# Start of Source extract
X-Ray Photoelectron Spectroscopy (XPS)
In X-ray photoelectron spectroscopy, which is also known as electron spectroscopy for chemical analysis (ESCA), we measure the kinetic energy of electrons ejected from a sample following the absorption of X-ray photons. The resulting spectrum is a count of these emitted electrons as a function of their energy.
Principles of XPS
We can explain the origin of X-ray photoelectron spectroscopy using the photoelectric effect. Figure \(\PageIndex{1}a\) shows the energy level diagram for an element's 1s, 2s, and 2p core-level electrons along with their KLM designations (see Chapter 12.1 for a previous discussion of this way of designating electrons). A nearly monoenergetic X-ray beam of known energy is focused on the sample, which results in the ejection of a core-level photoelectron, as shown in Figure \(\PageIndex{1}b\). The kinetic energy of this emitted electron, \(E_{KE}\), is related to its binding energy to the nucleus, \(E_{BE}\), by the equation
\[E_{KE} = h \nu - E_{EB} - \Phi_w \label{xps1} \]
where \(h \nu\) is the energy of the X-ray photon and \(\Phi_w\) is the spectrometer's work function (the energy needed to remove the electron from the surface and into the vacuum). The most common sources of X-rays are the Mg \(K_{\alpha}\) line with an energy of 1253.6 eV or the Al \(K{\alpha}\) line with an energy of 1486.6 eV.
The core-level vacancy created by the photoelectron leaves the atom with an unstable electron configuration. Relaxation to the ground state occurs when this vacancy is filled by an electron from a higher energy shell, with the excess energy released as either the emission of a second electron or the fluorescent emission of a characteristic X-ray, as seen in Figure \(\PageIndex{1}c\). The secondary electron in Figure \(\PageIndex{1}c\) is called an Auger electron.
# End of Source extract
**To-do list:**
1. According to the XPS passage, what other name is X-ray photoelectron spectroscopy known by?
2. Extract the XPS passage word for word, starting at "The core-level vacancy" up to and including "an Auger electron.".
# Start of Given information
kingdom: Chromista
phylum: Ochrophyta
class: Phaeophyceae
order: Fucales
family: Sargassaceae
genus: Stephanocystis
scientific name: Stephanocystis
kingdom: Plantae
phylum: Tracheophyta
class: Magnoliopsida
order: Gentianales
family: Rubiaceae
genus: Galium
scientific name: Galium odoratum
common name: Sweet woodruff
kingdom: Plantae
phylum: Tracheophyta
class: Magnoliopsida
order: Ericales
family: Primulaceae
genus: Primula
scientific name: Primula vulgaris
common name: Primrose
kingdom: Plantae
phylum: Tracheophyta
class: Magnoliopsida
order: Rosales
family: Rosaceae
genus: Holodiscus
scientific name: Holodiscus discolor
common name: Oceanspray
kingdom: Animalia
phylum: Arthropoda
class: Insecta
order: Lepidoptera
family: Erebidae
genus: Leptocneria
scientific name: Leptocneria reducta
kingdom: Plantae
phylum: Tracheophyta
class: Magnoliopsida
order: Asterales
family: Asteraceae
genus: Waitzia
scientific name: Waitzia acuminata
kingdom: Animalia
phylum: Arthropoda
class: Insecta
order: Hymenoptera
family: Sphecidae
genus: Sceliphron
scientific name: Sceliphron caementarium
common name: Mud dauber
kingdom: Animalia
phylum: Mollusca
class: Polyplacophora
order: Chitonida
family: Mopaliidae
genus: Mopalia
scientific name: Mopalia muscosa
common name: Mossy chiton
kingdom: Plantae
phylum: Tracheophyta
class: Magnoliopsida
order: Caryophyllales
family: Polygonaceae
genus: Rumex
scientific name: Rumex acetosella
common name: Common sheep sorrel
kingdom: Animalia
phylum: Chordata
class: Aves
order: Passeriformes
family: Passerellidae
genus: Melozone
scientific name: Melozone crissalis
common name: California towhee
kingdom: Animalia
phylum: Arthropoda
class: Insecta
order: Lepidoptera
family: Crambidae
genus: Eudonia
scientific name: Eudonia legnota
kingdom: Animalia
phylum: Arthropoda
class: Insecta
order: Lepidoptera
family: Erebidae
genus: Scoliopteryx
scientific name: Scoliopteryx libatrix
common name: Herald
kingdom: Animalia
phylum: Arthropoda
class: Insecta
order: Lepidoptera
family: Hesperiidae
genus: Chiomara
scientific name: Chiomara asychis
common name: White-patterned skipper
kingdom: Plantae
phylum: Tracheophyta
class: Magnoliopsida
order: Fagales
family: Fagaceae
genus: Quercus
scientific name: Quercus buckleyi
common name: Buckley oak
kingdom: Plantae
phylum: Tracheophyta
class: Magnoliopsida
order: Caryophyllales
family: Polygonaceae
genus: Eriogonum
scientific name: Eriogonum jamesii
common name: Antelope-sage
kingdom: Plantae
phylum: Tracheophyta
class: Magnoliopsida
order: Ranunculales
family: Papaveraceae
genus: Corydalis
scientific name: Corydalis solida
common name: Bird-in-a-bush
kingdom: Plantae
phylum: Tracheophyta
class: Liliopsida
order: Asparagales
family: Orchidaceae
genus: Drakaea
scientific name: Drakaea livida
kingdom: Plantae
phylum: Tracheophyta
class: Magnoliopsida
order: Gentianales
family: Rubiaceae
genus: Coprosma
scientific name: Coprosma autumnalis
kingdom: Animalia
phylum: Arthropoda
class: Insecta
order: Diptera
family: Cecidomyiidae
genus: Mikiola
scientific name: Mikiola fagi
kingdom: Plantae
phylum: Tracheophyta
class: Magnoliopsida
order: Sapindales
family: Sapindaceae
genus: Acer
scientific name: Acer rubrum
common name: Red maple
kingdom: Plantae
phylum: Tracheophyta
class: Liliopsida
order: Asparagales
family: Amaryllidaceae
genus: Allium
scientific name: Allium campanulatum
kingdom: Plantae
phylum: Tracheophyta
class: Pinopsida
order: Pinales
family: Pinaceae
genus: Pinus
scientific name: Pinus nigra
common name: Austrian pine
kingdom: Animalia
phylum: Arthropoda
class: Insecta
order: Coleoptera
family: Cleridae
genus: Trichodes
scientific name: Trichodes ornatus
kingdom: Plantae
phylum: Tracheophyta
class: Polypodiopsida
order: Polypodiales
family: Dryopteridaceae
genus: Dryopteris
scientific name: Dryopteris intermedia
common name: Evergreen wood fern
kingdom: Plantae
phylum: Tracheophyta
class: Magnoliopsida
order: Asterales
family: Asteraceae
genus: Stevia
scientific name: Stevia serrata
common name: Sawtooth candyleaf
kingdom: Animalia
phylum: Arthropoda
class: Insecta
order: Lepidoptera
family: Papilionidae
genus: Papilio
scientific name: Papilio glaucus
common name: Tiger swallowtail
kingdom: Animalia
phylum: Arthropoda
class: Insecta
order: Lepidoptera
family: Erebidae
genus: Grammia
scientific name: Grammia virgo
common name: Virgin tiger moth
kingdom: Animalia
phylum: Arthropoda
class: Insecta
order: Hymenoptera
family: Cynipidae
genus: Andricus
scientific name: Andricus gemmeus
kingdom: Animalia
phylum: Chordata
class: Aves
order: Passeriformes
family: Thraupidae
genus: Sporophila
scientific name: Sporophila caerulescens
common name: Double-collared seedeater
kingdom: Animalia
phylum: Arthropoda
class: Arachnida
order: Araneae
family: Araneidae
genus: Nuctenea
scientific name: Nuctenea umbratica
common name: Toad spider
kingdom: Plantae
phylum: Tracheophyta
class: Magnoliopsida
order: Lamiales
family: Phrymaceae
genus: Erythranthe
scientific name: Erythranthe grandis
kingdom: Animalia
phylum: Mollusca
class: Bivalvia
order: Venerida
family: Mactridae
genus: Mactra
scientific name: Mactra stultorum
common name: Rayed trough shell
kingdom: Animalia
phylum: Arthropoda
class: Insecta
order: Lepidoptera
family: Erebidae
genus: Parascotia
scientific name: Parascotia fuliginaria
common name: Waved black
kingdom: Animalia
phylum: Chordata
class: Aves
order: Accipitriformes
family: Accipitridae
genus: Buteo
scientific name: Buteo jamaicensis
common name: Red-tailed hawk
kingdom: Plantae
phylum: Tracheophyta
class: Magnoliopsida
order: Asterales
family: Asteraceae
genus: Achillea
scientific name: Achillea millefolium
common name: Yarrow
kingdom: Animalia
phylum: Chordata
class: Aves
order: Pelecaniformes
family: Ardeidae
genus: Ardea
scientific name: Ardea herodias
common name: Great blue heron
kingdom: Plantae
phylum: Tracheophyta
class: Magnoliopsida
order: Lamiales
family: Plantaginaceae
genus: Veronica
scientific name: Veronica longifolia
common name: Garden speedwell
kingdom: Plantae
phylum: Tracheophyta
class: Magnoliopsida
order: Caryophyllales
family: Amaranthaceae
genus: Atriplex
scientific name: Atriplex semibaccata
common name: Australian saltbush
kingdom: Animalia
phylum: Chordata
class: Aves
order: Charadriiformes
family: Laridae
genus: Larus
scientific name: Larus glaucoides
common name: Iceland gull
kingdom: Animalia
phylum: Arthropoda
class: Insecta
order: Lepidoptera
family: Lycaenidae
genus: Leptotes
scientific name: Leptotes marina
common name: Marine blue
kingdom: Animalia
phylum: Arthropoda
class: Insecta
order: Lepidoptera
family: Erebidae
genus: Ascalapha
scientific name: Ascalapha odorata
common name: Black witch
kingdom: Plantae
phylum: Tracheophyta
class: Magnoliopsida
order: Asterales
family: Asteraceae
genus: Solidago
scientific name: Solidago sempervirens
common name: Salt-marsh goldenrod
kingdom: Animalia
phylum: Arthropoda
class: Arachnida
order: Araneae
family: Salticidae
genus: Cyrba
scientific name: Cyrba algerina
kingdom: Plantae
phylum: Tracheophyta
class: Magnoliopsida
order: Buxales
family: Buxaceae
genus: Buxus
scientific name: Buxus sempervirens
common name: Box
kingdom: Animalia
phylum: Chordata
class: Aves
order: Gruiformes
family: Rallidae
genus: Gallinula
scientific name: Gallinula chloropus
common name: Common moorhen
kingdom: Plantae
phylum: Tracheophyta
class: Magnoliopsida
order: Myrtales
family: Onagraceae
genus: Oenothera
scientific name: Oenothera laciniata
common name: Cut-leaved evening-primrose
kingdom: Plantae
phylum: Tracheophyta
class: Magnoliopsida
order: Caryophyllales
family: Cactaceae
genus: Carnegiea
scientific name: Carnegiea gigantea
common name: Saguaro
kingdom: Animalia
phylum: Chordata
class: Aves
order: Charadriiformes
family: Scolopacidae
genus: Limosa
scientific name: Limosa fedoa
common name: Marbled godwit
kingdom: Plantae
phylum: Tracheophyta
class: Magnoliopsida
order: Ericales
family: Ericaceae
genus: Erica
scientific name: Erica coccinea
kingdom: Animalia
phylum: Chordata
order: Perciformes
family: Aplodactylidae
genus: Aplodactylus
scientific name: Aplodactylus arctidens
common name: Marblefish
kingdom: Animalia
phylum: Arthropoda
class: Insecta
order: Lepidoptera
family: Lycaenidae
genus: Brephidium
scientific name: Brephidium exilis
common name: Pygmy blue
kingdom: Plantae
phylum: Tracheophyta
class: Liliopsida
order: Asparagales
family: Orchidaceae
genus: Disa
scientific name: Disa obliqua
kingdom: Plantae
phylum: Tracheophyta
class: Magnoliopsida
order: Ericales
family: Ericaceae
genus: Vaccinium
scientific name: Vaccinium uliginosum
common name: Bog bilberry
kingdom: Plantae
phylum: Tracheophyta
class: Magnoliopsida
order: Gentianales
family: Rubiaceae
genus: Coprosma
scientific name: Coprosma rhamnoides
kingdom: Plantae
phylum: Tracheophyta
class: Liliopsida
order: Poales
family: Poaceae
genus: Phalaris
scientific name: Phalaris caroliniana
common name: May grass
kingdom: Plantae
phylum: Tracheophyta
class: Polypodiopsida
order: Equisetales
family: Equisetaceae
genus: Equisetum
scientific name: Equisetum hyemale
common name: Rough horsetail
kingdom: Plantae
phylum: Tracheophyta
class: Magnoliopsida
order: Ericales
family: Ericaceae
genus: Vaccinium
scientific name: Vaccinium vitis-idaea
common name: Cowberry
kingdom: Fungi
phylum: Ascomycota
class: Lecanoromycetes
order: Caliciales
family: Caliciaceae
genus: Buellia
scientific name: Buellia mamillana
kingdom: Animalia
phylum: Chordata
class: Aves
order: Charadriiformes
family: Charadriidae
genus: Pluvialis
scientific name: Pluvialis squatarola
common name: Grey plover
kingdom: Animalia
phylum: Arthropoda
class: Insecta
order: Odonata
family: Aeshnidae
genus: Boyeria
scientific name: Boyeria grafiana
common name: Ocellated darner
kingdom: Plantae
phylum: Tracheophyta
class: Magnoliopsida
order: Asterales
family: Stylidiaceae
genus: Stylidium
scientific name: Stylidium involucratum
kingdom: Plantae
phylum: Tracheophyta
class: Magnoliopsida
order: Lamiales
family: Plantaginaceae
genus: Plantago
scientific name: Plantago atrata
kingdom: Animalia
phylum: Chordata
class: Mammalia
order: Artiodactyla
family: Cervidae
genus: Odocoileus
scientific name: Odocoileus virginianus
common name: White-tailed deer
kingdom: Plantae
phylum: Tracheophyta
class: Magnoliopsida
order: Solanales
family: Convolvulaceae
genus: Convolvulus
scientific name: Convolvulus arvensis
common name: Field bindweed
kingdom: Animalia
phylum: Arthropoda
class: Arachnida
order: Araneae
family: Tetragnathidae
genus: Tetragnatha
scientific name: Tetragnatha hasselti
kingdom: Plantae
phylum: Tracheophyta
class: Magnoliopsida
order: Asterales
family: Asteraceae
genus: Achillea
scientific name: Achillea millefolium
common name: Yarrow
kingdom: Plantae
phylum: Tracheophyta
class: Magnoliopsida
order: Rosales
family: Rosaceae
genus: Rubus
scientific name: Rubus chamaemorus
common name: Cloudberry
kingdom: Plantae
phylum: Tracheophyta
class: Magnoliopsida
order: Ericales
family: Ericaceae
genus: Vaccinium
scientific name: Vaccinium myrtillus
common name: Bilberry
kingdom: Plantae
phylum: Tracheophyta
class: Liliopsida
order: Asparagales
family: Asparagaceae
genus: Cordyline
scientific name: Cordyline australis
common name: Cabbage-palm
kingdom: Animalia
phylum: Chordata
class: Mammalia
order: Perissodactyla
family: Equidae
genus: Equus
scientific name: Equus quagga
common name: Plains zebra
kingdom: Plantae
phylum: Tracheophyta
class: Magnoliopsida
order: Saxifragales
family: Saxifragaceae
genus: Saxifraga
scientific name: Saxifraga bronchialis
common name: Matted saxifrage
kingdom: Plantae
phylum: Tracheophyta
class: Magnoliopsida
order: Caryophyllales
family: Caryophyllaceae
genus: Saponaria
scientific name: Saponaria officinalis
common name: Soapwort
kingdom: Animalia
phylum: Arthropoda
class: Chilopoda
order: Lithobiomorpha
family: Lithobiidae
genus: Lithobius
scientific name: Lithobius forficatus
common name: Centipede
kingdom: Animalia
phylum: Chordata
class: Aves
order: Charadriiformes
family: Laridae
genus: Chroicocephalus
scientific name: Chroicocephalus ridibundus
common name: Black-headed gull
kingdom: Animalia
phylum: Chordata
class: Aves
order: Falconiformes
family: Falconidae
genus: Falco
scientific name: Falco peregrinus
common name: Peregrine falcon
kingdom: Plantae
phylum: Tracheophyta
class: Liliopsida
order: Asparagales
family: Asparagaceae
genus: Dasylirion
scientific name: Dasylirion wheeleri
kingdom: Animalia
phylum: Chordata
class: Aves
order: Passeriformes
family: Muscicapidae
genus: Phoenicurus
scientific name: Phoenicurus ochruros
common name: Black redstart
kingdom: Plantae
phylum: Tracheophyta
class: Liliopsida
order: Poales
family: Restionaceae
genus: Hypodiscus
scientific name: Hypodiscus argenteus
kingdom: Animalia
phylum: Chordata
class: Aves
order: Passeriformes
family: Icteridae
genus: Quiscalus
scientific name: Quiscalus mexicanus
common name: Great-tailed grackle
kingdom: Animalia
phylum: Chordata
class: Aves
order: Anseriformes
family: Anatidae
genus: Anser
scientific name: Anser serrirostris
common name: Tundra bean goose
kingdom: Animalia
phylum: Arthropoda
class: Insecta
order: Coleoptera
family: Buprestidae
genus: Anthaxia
# End of Given information
**Task responses:**
1. Electron spectroscopy for chemical analysis (ESCA).

2.
The core-level vacancy created by the photoelectron leaves the atom with an unstable electron configuration. Relaxation to the ground state occurs when this vacancy is filled by an electron from a higher energy shell, with the excess energy released as either the emission of a second electron or the fluorescent emission of a characteristic X-ray, as seen in Figure \(\PageIndex{1}c\). The secondary electron in Figure \(\PageIndex{1}c\) is called an Auger electron.